We set a comparison treatment as the control arm, which will help us to assess the efficacy of I-125 PBT. We choose IMRT as the control arm because of its fewer side effects. IMRT is more precise radiotherapy modality which helps to reduce normal tissue damages compared with conventional external radiotherapy. Although there was no evidence that IMRT could significantly improve the LCR, many studies had shown that IMRT could significantly reduce toxic side effects when used in the head and neck cancer region [29]. This IMRT comparison arm can help to protect patient and improve compliance.

On account of the low prevalence, we will recruit patient with relatively inclusive entry criteria, and anticipate recruiting subjects across the spectrum of histologies and from various inoperable circumstances. These features will improve the generalisability of our findings. On the other hand, subjects will constitute a heterogeneous group, and this could weaken the power of our trial. We have taken a number of steps to reduce selection bias. The trial does not include all relevant subjects (e.g., some subjects are excluded, such as with subtotal resection, T1/T2-staged, and metastatic cancer). In addition, subjects are stratified by tumor size (≤4 cm vs. >4 cm) and neck lymph node metastasis (yes vs. no) to balance random allocation.

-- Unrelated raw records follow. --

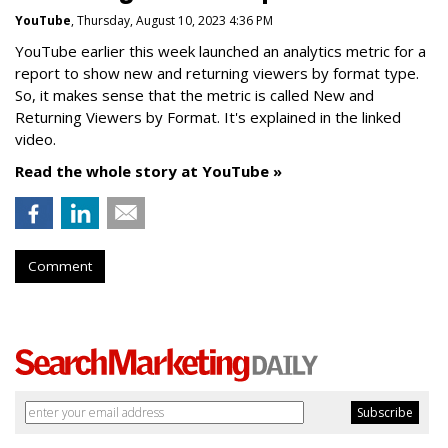
YouTube
, Thursday, August 10, 2023 4:36 PM
YouTube earlier this week launched an analytics metric for a
report to show new and returning viewers by format type.
So, it makes sense that the metric is called New
and
Returning Viewers by Format. It's explained in the linked
video.
Read the whole story at YouTube »
Comment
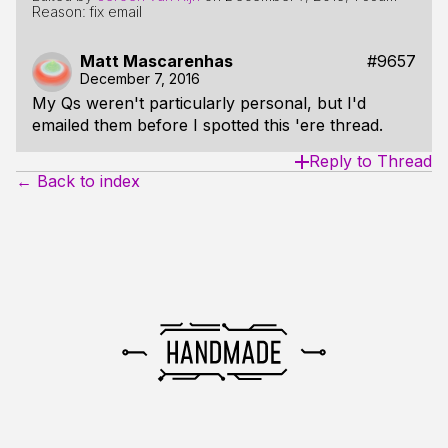
Reason: fix email
Matt Mascarenhas
#9657
December 7, 2016
My Qs weren't particularly personal, but I'd
emailed them before I spotted this 'ere thread.
Reply to Thread
← Back to index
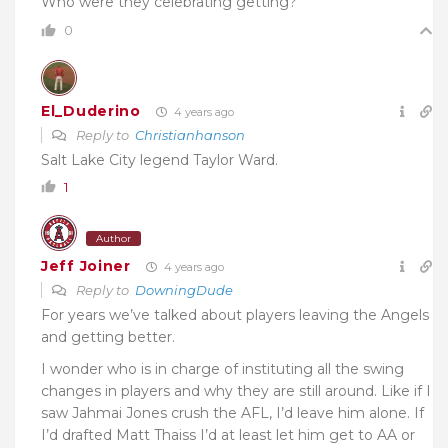
Who were they celebrating getting?
0
El_Duderino
4 years ago
Reply to
Christianhanson
Salt Lake City legend Taylor Ward.
1
Author
Jeff Joiner
4 years ago
Reply to
DowningDude
For years we’ve talked about players leaving the Angels
and getting better.
I wonder who is in charge of instituting all the swing
changes in players and why they are still around. Like if I
saw Jahmai Jones crush the AFL, I’d leave him alone. If
I’d drafted Matt Thaiss I’d at least let him get to AA or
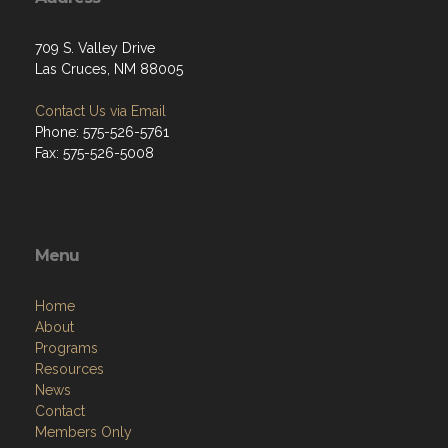
709 S. Valley Drive
Las Cruces, NM 88005
Contact Us via Email
Phone: 575-526-5761
Fax: 575-526-5008
Menu
Home
About
Programs
Resources
News
Contact
Members Only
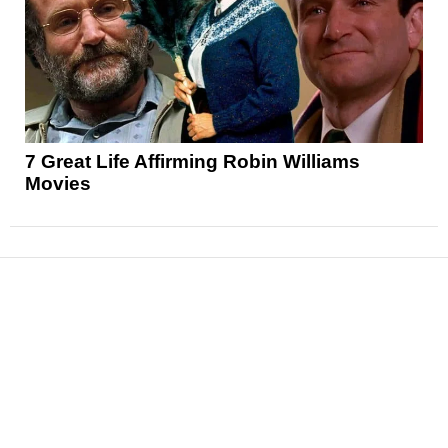
7 Great Life Affirming Robin Williams
Movies
News
Reviews
Features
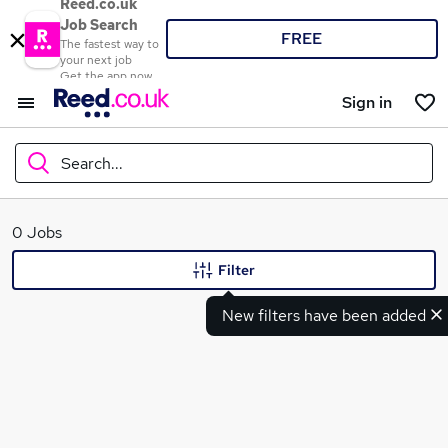
Reed.co.uk
Job Search
FREE
The fastest way to
your next job
Get the app now
Sign in
Search...
What
0 Jobs
Filter
New filters have been added
Where
Search jobs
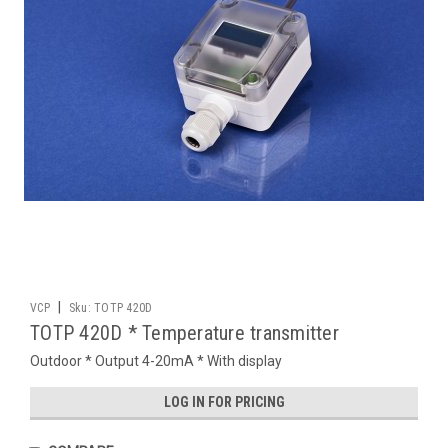
|
VCP
Sku:
TOTP 420D
TOTP 420D * Temperature transmitter
Outdoor * Output 4-20mA * With display
LOG IN FOR PRICING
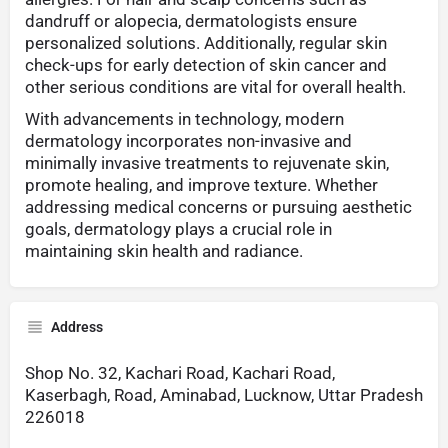
dandruff or alopecia, dermatologists ensure
personalized solutions. Additionally, regular skin
check-ups for early detection of skin cancer and
other serious conditions are vital for overall health.
With advancements in technology, modern
dermatology incorporates non-invasive and
minimally invasive treatments to rejuvenate skin,
promote healing, and improve texture. Whether
addressing medical concerns or pursuing aesthetic
goals, dermatology plays a crucial role in
maintaining skin health and radiance.
Address
Shop No. 32, Kachari Road, Kachari Road,
Kaserbagh, Road, Aminabad, Lucknow, Uttar Pradesh
226018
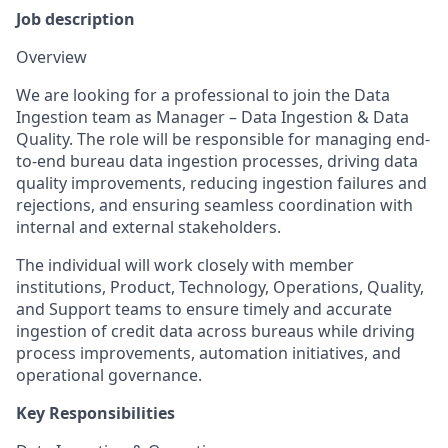
Job description
Overview
We are looking for a professional to join the Data
Ingestion team as Manager – Data Ingestion & Data
Quality. The role will be responsible for managing end-
to-end bureau data ingestion processes, driving data
quality improvements, reducing ingestion failures and
rejections, and ensuring seamless coordination with
internal and external stakeholders.
The individual will work closely with member
institutions, Product, Technology, Operations, Quality,
and Support teams to ensure timely and accurate
ingestion of credit data across bureaus while driving
process improvements, automation initiatives, and
operational governance.
Key Responsibilities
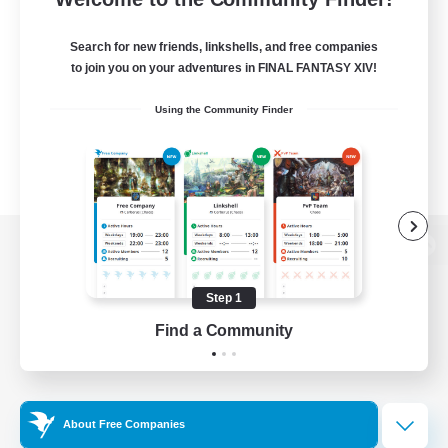
Search for new friends, linkshells, and free companies
to join you on your adventures in FINAL FANTASY XIV!
Using the Community Finder
View desktop version of the Lodestone
Step 1
Find a Community
Game Download
Official Information
About Free Companies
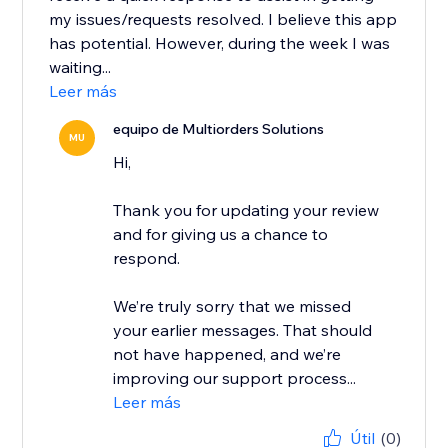
my issues/requests resolved. I believe this app
has potential. However, during the week I was
waiting...
Leer más
equipo de Multiorders Solutions
MU
Hi,
Thank you for updating your review
and for giving us a chance to
respond.
We’re truly sorry that we missed
your earlier messages. That should
not have happened, and we’re
improving our support process...
Leer más
Útil
(0)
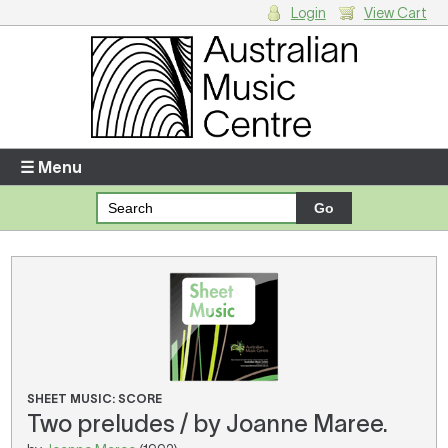
Login
View Cart
Login
Enter your username and password
☰ Menu
Forgotten your username or password?
Your Shopping Cart
There are no items in your shopping cart.
SHEET MUSIC: SCORE
Two preludes / by Joanne Maree.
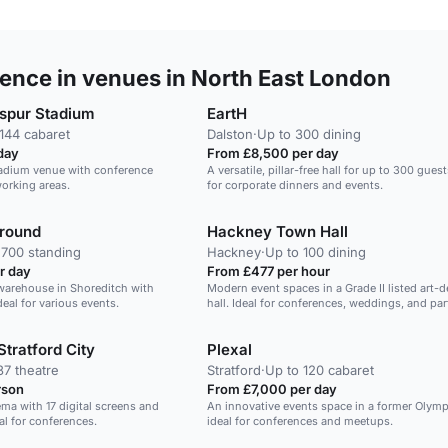
ence in venues in North East London
spur Stadium
EartH
144 cabaret
Dalston
·
Up to 300 dining
day
From £8,500 per day
tadium venue with conference
A versatile, pillar-free hall for up to 300 guest
orking areas.
for corporate dinners and events.
ground
Hackney Town Hall
 700 standing
Hackney
·
Up to 100 dining
r day
From £477 per hour
c warehouse in Shoreditch with
Modern event spaces in a Grade II listed art-
eal for various events.
hall. Ideal for conferences, weddings, and par
Stratford City
Plexal
37 theatre
Stratford
·
Up to 120 cabaret
rson
From £7,000 per day
ma with 17 digital screens and
An innovative events space in a former Olymp
al for conferences.
ideal for conferences and meetups.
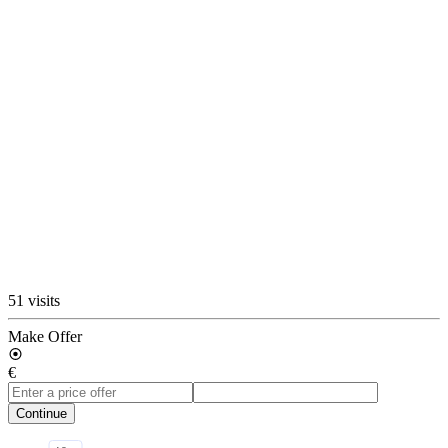
51 visits
Make Offer
€
Continue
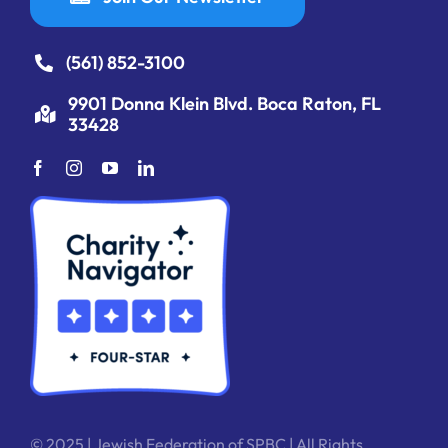
(561) 852-3100
9901 Donna Klein Blvd. Boca Raton, FL
33428
© 2025 | Jewish Federation of SPBC | All Rights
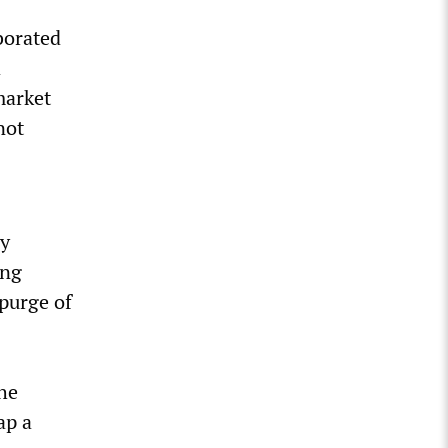
borated
a
market
not
ry
ing
 purge of
the
ap a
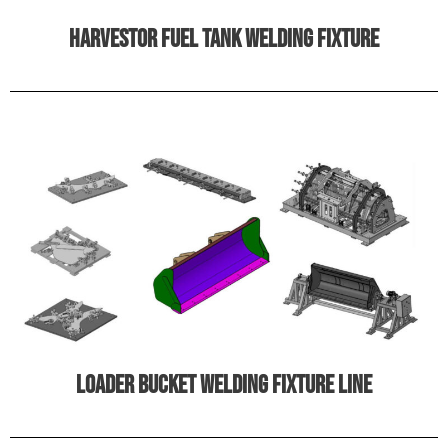
harvestor fuel tank welding fixture
Loader bucket welding fixture line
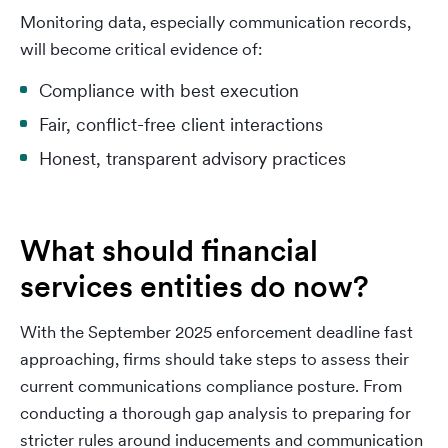
Monitoring data, especially communication records,
will become critical evidence of:
Compliance with best execution
Fair, conflict-free client interactions
Honest, transparent advisory practices
What should financial
services entities do now?
With the September 2025 enforcement deadline fast
approaching, firms should take steps to assess their
current communications compliance posture. From
conducting a thorough gap analysis to preparing for
stricter rules around inducements and communication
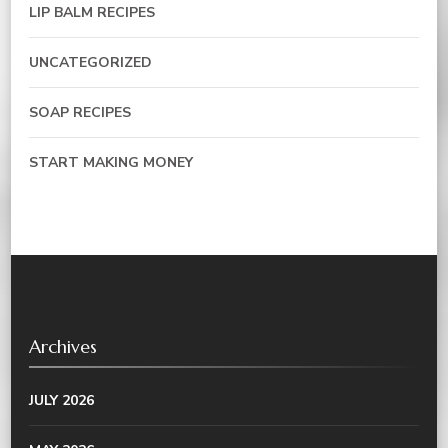
LIP BALM RECIPES
UNCATEGORIZED
SOAP RECIPES
START MAKING MONEY
Archives
JULY 2026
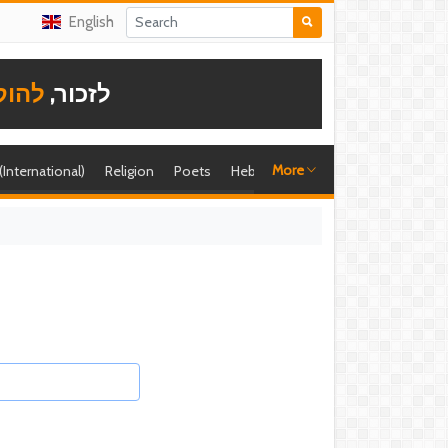
English
תודה
לזכור,
More
 (International)
Religion
Poets
Hebrew singer
Shira (foreign)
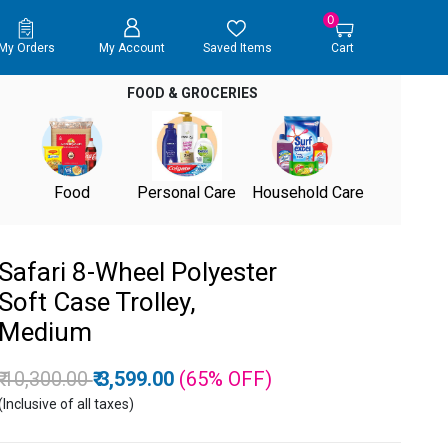
0
My Orders
My Account
Saved Items
Cart
FOOD & GROCERIES
Food
Personal Care
Household Care
Safari 8-Wheel Polyester
Soft Case Trolley,
Medium
Price reduced from
to
₹ 10,300.00
₹ 3,599.00
(65%
OFF
)
(Inclusive of all taxes)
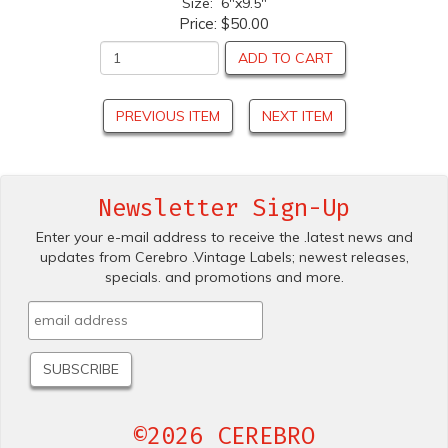
Size: 6"x9.5"
Price:
$50.00
ADD TO CART
PREVIOUS ITEM
NEXT ITEM
Newsletter Sign-Up
Enter your e-mail address to receive the .latest news and
updates from Cerebro .Vintage Labels; newest releases,
specials. and promotions and more.
©2026 CEREBRO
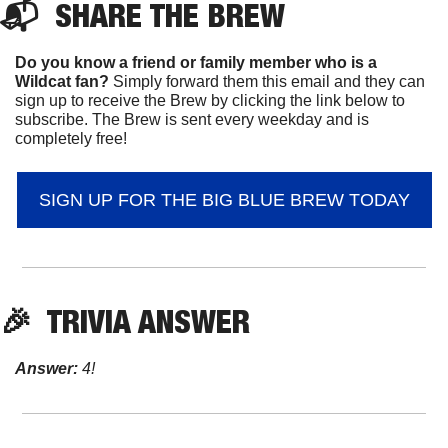
📬  
SHARE 
THE BREW
Do you know a friend or family member who is a 
Wildcat fan? 
Simply forward them this email and they can 
sign up to receive the Brew by clicking the link below to 
subscribe. The Brew is sent every weekday and is 
completely free!
SIGN UP FOR THE BIG BLUE BREW TODAY
🎉
  TRIVIA ANSWER
Answer:
 4!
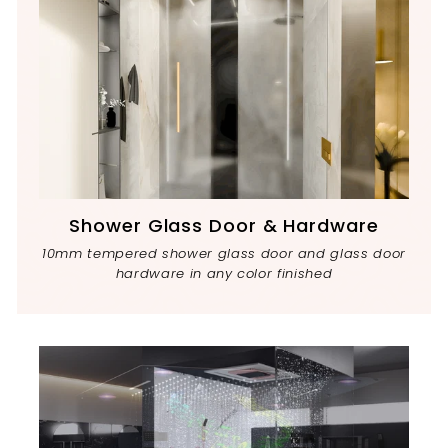
Shower Glass Door & Hardware
10mm tempered shower glass door and glass door
hardware in any color finished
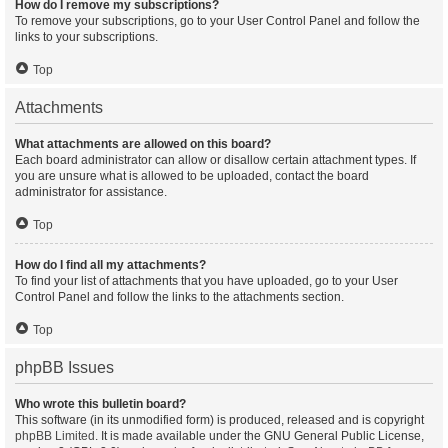
How do I remove my subscriptions?
To remove your subscriptions, go to your User Control Panel and follow the
links to your subscriptions.
Top
Attachments
What attachments are allowed on this board?
Each board administrator can allow or disallow certain attachment types. If
you are unsure what is allowed to be uploaded, contact the board
administrator for assistance.
Top
How do I find all my attachments?
To find your list of attachments that you have uploaded, go to your User
Control Panel and follow the links to the attachments section.
Top
phpBB Issues
Who wrote this bulletin board?
This software (in its unmodified form) is produced, released and is copyright
phpBB Limited
. It is made available under the GNU General Public License,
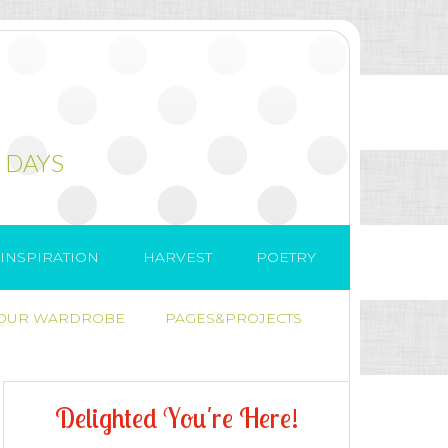
 DAYS
INSPIRATION
HARVEST
POETRY
 OUR WARDROBE
PAGES&PROJECTS
D
e
l
i
g
h
t
e
d
Y
o
u
'
r
e
H
e
r
e
!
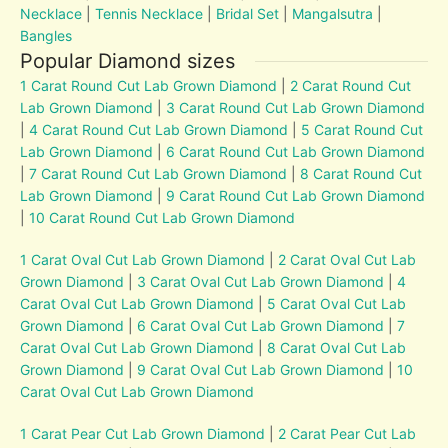
Necklace
|
Tennis Necklace
|
Bridal Set
|
Mangalsutra
|
Bangles
Popular Diamond sizes
1 Carat Round Cut Lab Grown Diamond
|
2 Carat Round Cut
Lab Grown Diamond
|
3 Carat Round Cut Lab Grown Diamond
|
4 Carat Round Cut Lab Grown Diamond
|
5 Carat Round Cut
Lab Grown Diamond
|
6 Carat Round Cut Lab Grown Diamond
|
7 Carat Round Cut Lab Grown Diamond
|
8 Carat Round Cut
Lab Grown Diamond
|
9 Carat Round Cut Lab Grown Diamond
|
10 Carat Round Cut Lab Grown Diamond
1 Carat Oval Cut Lab Grown Diamond
|
2 Carat Oval Cut Lab
Grown Diamond
|
3 Carat Oval Cut Lab Grown Diamond
|
4
Carat Oval Cut Lab Grown Diamond
|
5 Carat Oval Cut Lab
Grown Diamond
|
6 Carat Oval Cut Lab Grown Diamond
|
7
Carat Oval Cut Lab Grown Diamond
|
8 Carat Oval Cut Lab
Grown Diamond
|
9 Carat Oval Cut Lab Grown Diamond
|
10
Carat Oval Cut Lab Grown Diamond
1 Carat Pear Cut Lab Grown Diamond
|
2 Carat Pear Cut Lab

The treatment allocation cannot be blinded for participants and study staffs due to different procedures and the visibility of implanted I-125 seed in CT image, which is of course a limitation. However, to reduce observer bias in assessment, all assessment data are collected by research assistants who did not participate in the study; in addition, the primary outcome (response to treatment) will be evaluated by independent assessment board. Further, all statistical analysis will be done by a statistician at Peking University Clinical Research Institute who is not affiliated with the trial.


The proposed study aims to investigate whether subjects with inoperable salivary gland malignancies will benefit from iodine-125 seed permanent brachytherapy. We will also study the side effects of such treatment.